*** Material supplied ***
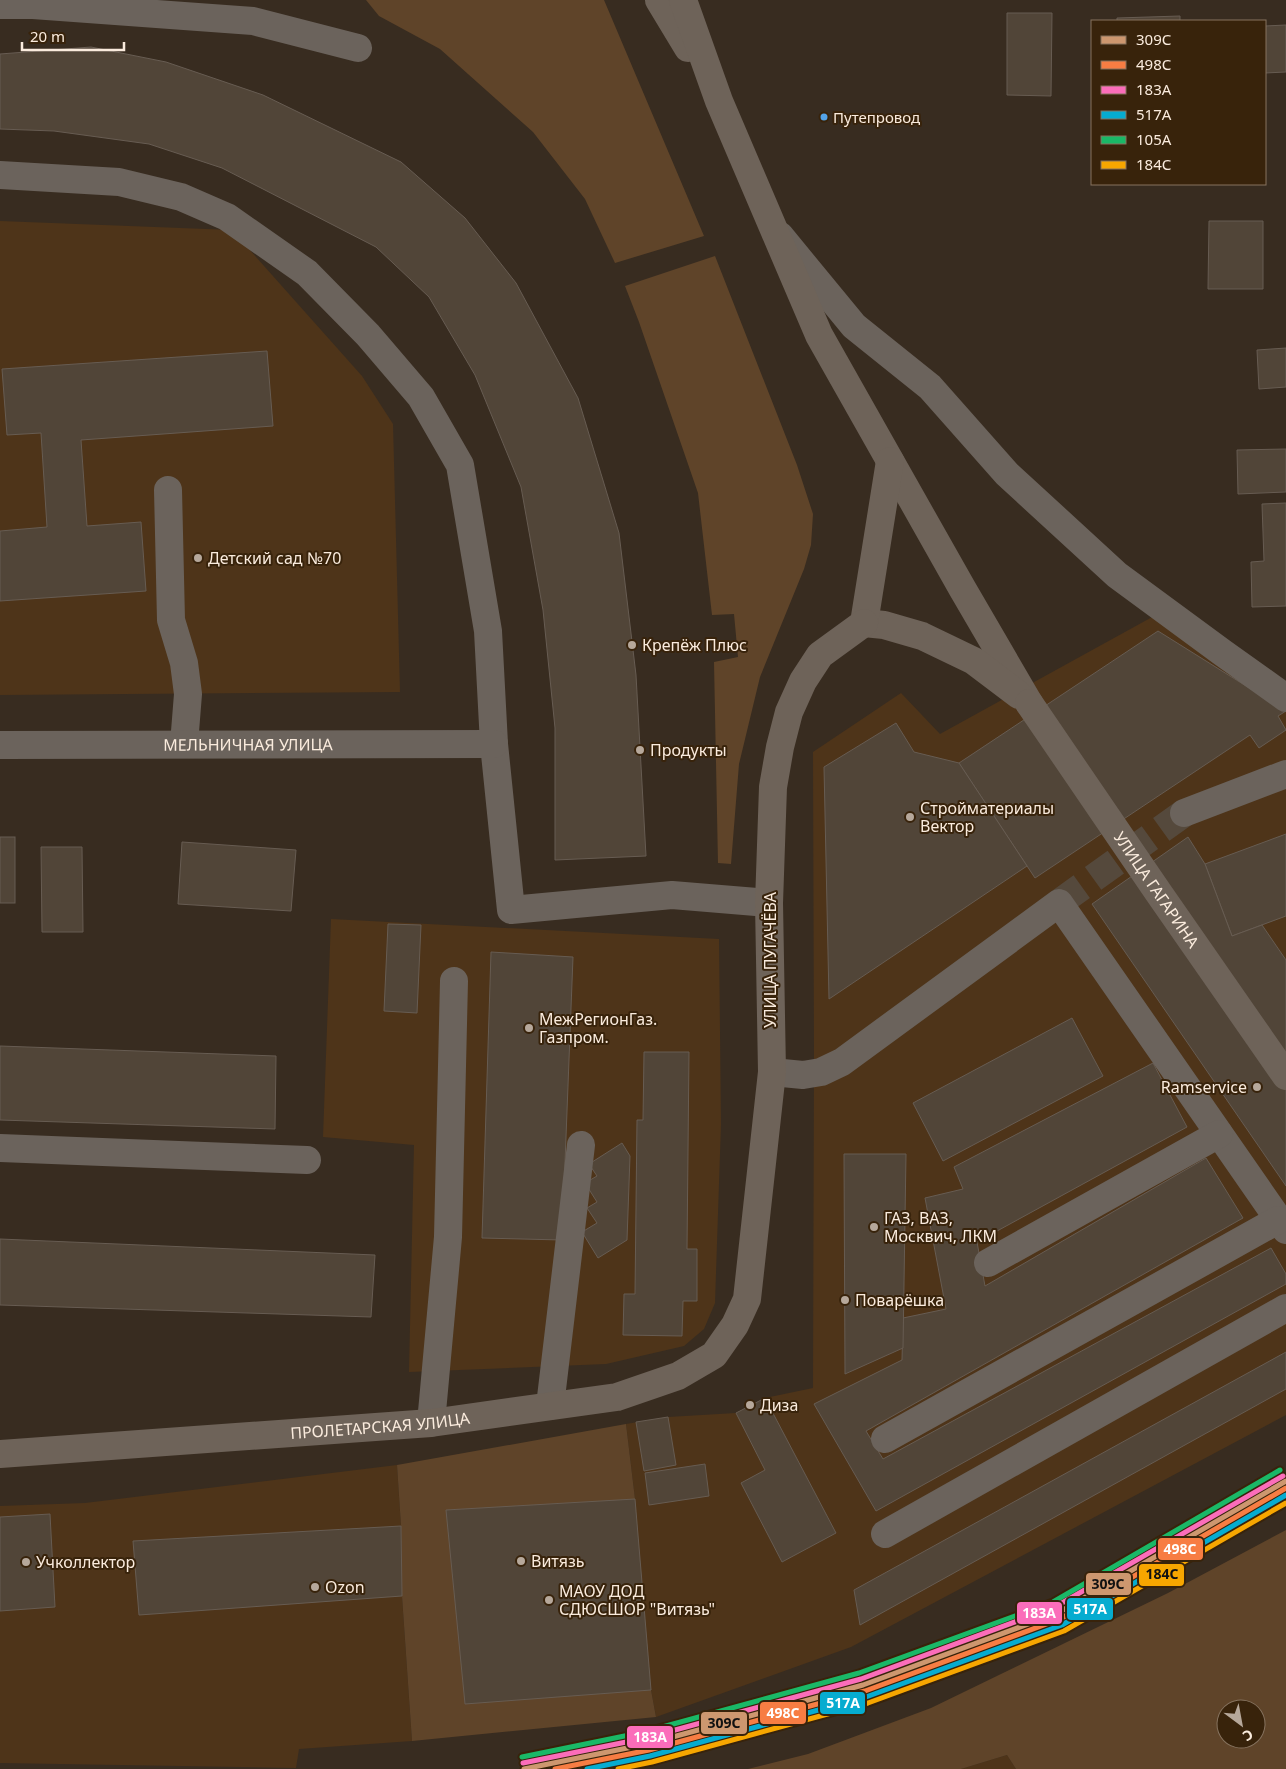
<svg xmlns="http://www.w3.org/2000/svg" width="1286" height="1769" viewBox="0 0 1286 1769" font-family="'Noto Sans',sans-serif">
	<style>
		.built { fill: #4e3419 }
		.green { fill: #5f4429; fill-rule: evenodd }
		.building { fill: #514538; stroke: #675c52 }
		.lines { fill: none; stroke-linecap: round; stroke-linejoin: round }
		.minor-tunnel { stroke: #55493c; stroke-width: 28; stroke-dasharray: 28 14; stroke-linecap: butt }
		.minor { stroke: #6b635c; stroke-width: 28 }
		.major { stroke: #6e6359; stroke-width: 28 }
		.major-bridge { stroke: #6e6359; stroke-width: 28 }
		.rail-1-casing { stroke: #38230b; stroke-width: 9 }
		.rail-2-casing { stroke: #38230b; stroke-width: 9 }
		.rail-3-casing { stroke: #38230b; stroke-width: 9 }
		.rail-4-casing { stroke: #38230b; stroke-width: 9 }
		.rail-5-casing { stroke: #38230b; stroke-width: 9 }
		.rail-6-casing { stroke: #38230b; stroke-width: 9 }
		.rail-1 { stroke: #cd976f; stroke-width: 5 }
		.rail-2 { stroke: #f77d43; stroke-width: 5 }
		.rail-3 { stroke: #fb6dba; stroke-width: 5 }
		.rail-4 { stroke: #06acd0; stroke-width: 5 }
		.rail-5 { stroke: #1ab867; stroke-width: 5 }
		.rail-6 { stroke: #f7a600; stroke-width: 5 }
		.bus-dot { fill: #53a3e8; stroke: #38230b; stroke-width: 2 }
		.poi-dot { fill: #b6a89b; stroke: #38230b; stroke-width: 2 }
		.labels { text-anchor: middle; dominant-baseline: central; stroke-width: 4; stroke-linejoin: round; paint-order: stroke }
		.bus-label { font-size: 15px; fill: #faebdd; stroke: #38230b; text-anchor: start }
		.poi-label { font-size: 16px; fill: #faebdd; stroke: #38230b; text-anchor: start }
		.street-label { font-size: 16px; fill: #faebdd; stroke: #38230b }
		.line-badge { stroke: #38230b; stroke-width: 2 }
		.badge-label { font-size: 14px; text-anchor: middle; font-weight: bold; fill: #fff }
		.pale-badge-label { font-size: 14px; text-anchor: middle; font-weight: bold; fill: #111 }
	</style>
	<rect width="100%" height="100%" fill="#382c20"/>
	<!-- built -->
	<g class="built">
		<polygon points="0,221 232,230 362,376 393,424 400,692 0,695"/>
		<polygon points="1154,616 1286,707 1286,1415 851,1647 656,1717 651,1690 635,1499 626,1424 668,1417 736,1413 765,1398 813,1388 814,1060 813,752 901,693 940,734"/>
		<polygon points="331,919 719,939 721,1124 715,1303 704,1329 684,1346 606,1364 409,1372 414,1145 323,1137"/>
		<polygon points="397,1465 401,1526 402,1596 412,1741 299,1749 296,1768 0,1763 0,1506 85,1503"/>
		<polygon points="1007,1755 1016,1769 961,1769"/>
	</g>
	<!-- green -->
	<g class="green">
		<polygon points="366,0 604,0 704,236 615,263 585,199 533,132 440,49 379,16"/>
		<polygon points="715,256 797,465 813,514 811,545 804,569 760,677 739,764 731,864 718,863 714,662 738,657 734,614 712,615 698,493 639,322 625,286"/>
		<polygon points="626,1424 635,1499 651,1690 656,1717 412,1741 402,1596 401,1526 397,1465"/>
		<path d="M 1286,1530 L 1286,1769 L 1016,1769 L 1007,1755 L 961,1769 L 748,1769 L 808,1754 L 931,1708 L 1168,1593 ZM 1226,1709 L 1256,1709 L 1256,1739 L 1226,1739 Z"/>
	</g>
	<!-- building -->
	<g class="building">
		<polygon points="1007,13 1052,13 1051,96 1007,95"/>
		<polygon points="1180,16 1180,21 1117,21 1117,18"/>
		<polygon points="1286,25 1286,72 1265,73 1265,26"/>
		<polygon points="91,47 166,62 263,95 401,162 465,218 516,283 578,398 619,533 636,675 646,856 555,860 555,728 543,610 521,487 475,375 429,297 376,247 222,168 149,144 54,131 0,129 0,54"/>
		<polygon points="1209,221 1263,221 1263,289 1208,289"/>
		<polygon points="1286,348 1286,387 1259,389 1257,350"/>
		<polygon points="267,351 273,426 81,440 87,526 141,522 146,591 0,601 0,531 47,527 41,433 7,435 2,369"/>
		<polygon points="1286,449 1286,492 1238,494 1237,450"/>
		<polygon points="1286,503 1286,606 1252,607 1251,562 1264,561 1262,504"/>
		<polygon points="1158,631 1286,711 1278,716 1286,730 1259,748 1250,735 1035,878 959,763"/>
		<polygon points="896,723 914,752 959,763 1027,866 829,999 824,767"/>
		<polygon points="1286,834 1286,916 1232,936 1205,864"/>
		<rect x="0" y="837" width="15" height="66"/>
		<polygon points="1188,837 1205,864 1232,936 1262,925 1286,960 1286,1186 1092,904"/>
		<polygon points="182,842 296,850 291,911 178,904"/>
		<polygon points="41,847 82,847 83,932 42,932"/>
		<polygon points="388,924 421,925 417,1013 384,1011"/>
		<polygon points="491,952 573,957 562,1240 482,1238"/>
		<polygon points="1072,1018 1103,1076 943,1161 913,1103"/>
		<polygon points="0,1046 276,1056 275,1129 0,1120"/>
		<polygon points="644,1052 689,1052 687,1249 697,1249 697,1301 683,1301 682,1336 623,1335 624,1294 635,1294 637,1120 643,1120"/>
		<polygon points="1153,1063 1187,1127 977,1242 985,1286 1206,1158 1243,1218 866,1431 883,1459 1271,1248 1286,1274 1286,1284 876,1511 814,1404 902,1360 903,1318 946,1309 925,1198 963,1189 954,1167"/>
		<polygon points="622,1143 630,1156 627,1240 598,1258 582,1232 597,1223 587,1208 597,1202 585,1183 597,1176 589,1164"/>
		<polygon points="844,1154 906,1154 903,1348 845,1374"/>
		<polygon points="0,1239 375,1255 371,1317 0,1305"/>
		<polygon points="1286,1352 1286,1389 860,1625 854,1590"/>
		<polygon points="765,1398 836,1533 782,1562 741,1483 765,1470 736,1413"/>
		<polygon points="668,1417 676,1465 644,1471 636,1422"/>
		<polygon points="705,1464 709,1496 649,1505 645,1473"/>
		<polygon points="635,1499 651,1690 465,1704 446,1510"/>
		<polygon points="50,1514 55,1607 0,1611 0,1517"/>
		<polygon points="401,1526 402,1596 139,1615 133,1541"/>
	</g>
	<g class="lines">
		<!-- minor-tunnel -->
		<polyline class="minor-tunnel" points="1059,903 1184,813"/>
		<!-- minor -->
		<g class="minor">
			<polyline points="0,5 33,5 253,21 358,48"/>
			<polyline points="0,175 119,182 181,197 227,217 307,273 368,335 421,397 460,465 488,631 494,744 511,910 672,895 769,903"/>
			<polyline points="780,236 854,326 930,387 1007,474 1117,575 1223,653 1286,698"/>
			<polyline points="168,490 171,620 184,663 188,694 184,744"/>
			<path id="s1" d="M 0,745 L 494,744"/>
			<polyline points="1184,813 1286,774"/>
			<polyline points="772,1072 803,1075 821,1072 842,1062 1059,903 1286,1230"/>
			<polyline points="0,1148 307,1160"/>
			<polyline points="988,1263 1219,1134"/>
			<polyline points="550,1406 581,1145"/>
			<polyline points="431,1423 448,1237 454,981"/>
			<polyline points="885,1439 1278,1220"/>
			<polyline points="885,1534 1286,1308"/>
		</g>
		<!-- major -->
		<g class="major">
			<polyline points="659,0 688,48"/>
			<polyline points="683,0 719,101 819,335 962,588 1029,703"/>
			<polyline points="864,623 884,625 922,636 974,661 1019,695"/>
			<polyline points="864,623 890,461"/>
			<path id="s2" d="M 0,1454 L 431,1423 L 617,1397 L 678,1376 L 714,1355 L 735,1325 L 747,1299 L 772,1072 L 769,903 L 773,787 L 780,747 L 789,712 L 803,681 L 820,655 L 864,623"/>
		</g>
		<!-- major-bridge -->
		<path class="major-bridge" id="s3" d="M 1029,703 L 1158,892 L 1286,1076"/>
		<defs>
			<polyline id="rail-1" points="524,1769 647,1744 863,1685 1058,1613 1286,1481"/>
			<polyline id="rail-2" points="555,1769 649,1750 865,1691 1060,1619 1286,1488"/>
			<polyline id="rail-3" points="523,1763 646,1738 861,1679 1055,1607 1283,1476"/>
			<polyline id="rail-4" points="587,1769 650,1756 866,1697 1062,1625 1286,1495"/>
			<polyline id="rail-5" points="522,1757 644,1732 859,1673 1053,1602 1280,1470"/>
			<polyline id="rail-6" points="618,1769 652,1762 868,1703 1064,1631 1286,1503"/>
		</defs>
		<!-- rail-1 casing -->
		<use href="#rail-1" class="rail-1-casing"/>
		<!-- rail-2 casing -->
		<use href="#rail-2" class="rail-2-casing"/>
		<!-- rail-3 casing -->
		<use href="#rail-3" class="rail-3-casing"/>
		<!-- rail-4 casing -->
		<use href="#rail-4" class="rail-4-casing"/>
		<!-- rail-5 casing -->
		<use href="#rail-5" class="rail-5-casing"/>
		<!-- rail-6 casing -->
		<use href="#rail-6" class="rail-6-casing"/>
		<!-- rail-1 -->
		<use href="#rail-1" class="rail-1"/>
		<!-- rail-2 -->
		<use href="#rail-2" class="rail-2"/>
		<!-- rail-3 -->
		<use href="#rail-3" class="rail-3"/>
		<!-- rail-4 -->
		<use href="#rail-4" class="rail-4"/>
		<!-- rail-5 -->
		<use href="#rail-5" class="rail-5"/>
		<!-- rail-6 -->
		<use href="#rail-6" class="rail-6"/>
	</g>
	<!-- markers -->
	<circle class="bus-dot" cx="824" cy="117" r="4.5"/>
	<g class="poi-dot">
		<circle cx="198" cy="558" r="5"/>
		<circle cx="632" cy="645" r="5"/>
		<circle cx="640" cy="750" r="5"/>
		<circle cx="910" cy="817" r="5"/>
		<circle cx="529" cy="1028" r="5"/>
		<circle cx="1257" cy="1087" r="5"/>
		<circle cx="874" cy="1227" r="5"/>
		<circle cx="845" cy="1300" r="5"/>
		<circle cx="750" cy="1405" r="5"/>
		<circle cx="521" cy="1561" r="5"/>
		<circle cx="26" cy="1562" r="5"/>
		<circle cx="315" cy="1587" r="5"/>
		<circle cx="549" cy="1600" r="5"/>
	</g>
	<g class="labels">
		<!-- bus labels -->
		<g class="bus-label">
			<text x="833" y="117">Путепровод</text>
		</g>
		<!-- poi labels -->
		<g class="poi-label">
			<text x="208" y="558">Детский сад №70</text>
			<text x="642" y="645">Крепёж Плюс</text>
			<text x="650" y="750">Продукты</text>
			<text x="920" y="808">Стройматериалы<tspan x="920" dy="18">Вектор</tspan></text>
			<text x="539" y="1019">МежРегионГаз.<tspan x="539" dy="18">Газпром.</tspan></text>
			<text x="1247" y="1087" text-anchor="end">Ramservice</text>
			<text x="884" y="1218">ГАЗ, ВАЗ,<tspan x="884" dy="18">Москвич, ЛКМ</tspan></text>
			<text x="855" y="1300">Поварёшка</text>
			<text x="760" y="1405">Диза</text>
			<text x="531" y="1561">Витязь</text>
			<text x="36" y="1562">Учколлектор</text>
			<text x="325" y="1587">Ozon</text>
			<text x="559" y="1591">МАОУ ДОД<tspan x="559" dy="18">СДЮСШОР "Витязь"</tspan></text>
		</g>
		<!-- street labels -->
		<g class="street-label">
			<text stroke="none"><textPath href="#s1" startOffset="248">МЕЛЬНИЧНАЯ УЛИЦА</textPath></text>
			<text stroke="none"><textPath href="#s3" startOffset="226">УЛИЦА ГАГАРИНА</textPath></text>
			<text transform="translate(770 960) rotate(-90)">УЛИЦА ПУГАЧЁВА</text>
			<text stroke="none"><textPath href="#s2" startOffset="381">ПРОЛЕТАРСКАЯ УЛИЦА</textPath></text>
		</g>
	</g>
	<g class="line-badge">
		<rect x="1157" y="1537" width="47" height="24" rx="5" fill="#f77d43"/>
		<rect x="1138" y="1563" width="47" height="24" rx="5" fill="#f7a600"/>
		<rect x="1085" y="1572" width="47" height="24" rx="5" fill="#cd976f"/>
		<rect x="1066" y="1597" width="48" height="24" rx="5" fill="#06acd0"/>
		<rect x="1016" y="1601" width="47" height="24" rx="5" fill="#fb6dba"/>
		<rect x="819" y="1691" width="47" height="24" rx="5" fill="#06acd0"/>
		<rect x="759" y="1701" width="48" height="24" rx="5" fill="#f77d43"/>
		<rect x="700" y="1711" width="48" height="24" rx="5" fill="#cd976f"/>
		<rect x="626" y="1725" width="48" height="24" rx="5" fill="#fb6dba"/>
	</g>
	<g class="badge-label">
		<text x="1180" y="1554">498С</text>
		<text x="1090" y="1614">517А</text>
		<text x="1039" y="1618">183А</text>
		<text x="843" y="1708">517А</text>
		<text x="783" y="1718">498С</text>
		<text x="650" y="1742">183А</text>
	</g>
	<g class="pale-badge-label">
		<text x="1162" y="1579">184С</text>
		<text x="1108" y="1589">309С</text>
		<text x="724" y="1728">309С</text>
	</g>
	<!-- legend -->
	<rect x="1091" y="20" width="175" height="165" fill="#38230b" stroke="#86735f"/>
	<rect x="1101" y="36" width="25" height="8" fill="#cd976f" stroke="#86735f"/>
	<text x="1136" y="45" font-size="15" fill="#faebdd">309С</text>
	<rect x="1101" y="61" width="25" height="8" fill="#f77d43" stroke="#86735f"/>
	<text x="1136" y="70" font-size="15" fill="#faebdd">498С</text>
	<rect x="1101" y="86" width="25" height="8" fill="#fb6dba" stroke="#86735f"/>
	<text x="1136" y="95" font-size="15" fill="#faebdd">183А</text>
	<rect x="1101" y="111" width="25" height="8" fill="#06acd0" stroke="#86735f"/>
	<text x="1136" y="120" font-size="15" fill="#faebdd">517А</text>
	<rect x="1101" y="136" width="25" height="8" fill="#1ab867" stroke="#86735f"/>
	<text x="1136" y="145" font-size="15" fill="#faebdd">105А</text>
	<rect x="1101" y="161" width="25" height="8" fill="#f7a600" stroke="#86735f"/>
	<text x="1136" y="170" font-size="15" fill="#faebdd">184С</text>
	<!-- north arrow -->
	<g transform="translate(1241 1724) rotate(148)"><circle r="24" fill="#38230b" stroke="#86735f"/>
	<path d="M0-4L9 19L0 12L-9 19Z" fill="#b6a89b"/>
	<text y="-8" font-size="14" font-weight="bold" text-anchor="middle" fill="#faebdd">С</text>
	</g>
	<!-- scale -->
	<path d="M22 42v8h102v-8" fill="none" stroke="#faebdd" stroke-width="2.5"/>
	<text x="30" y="42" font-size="15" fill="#faebdd" stroke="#38230b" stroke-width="4" paint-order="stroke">20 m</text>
</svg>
*** End of Material supplied ***
■ **Exercise**: Count each line of the entries that holds the word "linejoin", then state the total and nothing more.

■ **Result**: 2